*** Information provided ***

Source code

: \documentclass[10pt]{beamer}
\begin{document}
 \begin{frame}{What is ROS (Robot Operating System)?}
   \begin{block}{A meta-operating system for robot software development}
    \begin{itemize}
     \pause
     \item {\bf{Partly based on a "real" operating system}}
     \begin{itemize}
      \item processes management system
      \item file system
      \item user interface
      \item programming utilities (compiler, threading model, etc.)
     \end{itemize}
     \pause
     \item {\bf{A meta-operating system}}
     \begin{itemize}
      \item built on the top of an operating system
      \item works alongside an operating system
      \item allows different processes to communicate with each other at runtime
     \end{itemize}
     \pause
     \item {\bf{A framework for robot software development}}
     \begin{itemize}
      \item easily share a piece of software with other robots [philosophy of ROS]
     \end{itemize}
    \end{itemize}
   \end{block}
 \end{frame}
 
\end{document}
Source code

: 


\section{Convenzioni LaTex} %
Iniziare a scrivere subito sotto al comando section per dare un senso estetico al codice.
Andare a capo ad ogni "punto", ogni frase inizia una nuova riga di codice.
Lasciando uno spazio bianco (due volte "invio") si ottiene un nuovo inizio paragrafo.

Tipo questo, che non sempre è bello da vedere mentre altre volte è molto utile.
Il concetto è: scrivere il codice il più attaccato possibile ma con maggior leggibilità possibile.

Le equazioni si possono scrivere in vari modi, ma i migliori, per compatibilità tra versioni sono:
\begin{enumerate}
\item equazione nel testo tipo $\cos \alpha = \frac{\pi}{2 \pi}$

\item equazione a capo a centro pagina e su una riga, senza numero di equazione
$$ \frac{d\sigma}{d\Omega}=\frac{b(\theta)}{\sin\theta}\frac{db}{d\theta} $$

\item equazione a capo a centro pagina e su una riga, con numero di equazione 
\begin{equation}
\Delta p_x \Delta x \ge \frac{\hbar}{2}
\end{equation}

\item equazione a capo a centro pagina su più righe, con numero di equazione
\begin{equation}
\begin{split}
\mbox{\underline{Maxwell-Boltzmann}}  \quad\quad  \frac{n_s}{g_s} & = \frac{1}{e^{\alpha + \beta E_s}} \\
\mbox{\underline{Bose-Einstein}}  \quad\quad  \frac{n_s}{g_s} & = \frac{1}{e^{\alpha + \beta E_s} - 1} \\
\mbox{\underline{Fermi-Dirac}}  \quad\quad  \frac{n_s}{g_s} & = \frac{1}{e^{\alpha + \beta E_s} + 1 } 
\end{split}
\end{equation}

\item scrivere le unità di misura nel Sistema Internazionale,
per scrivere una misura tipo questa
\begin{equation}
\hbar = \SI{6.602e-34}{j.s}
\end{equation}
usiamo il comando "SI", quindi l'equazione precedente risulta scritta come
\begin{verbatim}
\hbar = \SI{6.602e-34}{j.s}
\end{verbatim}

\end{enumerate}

*** End of Information provided ***

- [Problem description]: Every line that holds the word "pagina" should be copied from the records.

- [Expected output]:
\item equazione a capo a centro pagina e su una riga, senza numero di equazione
\item equazione a capo a centro pagina e su una riga, con numero di equazione 
\item equazione a capo a centro pagina su più righe, con numero di equazione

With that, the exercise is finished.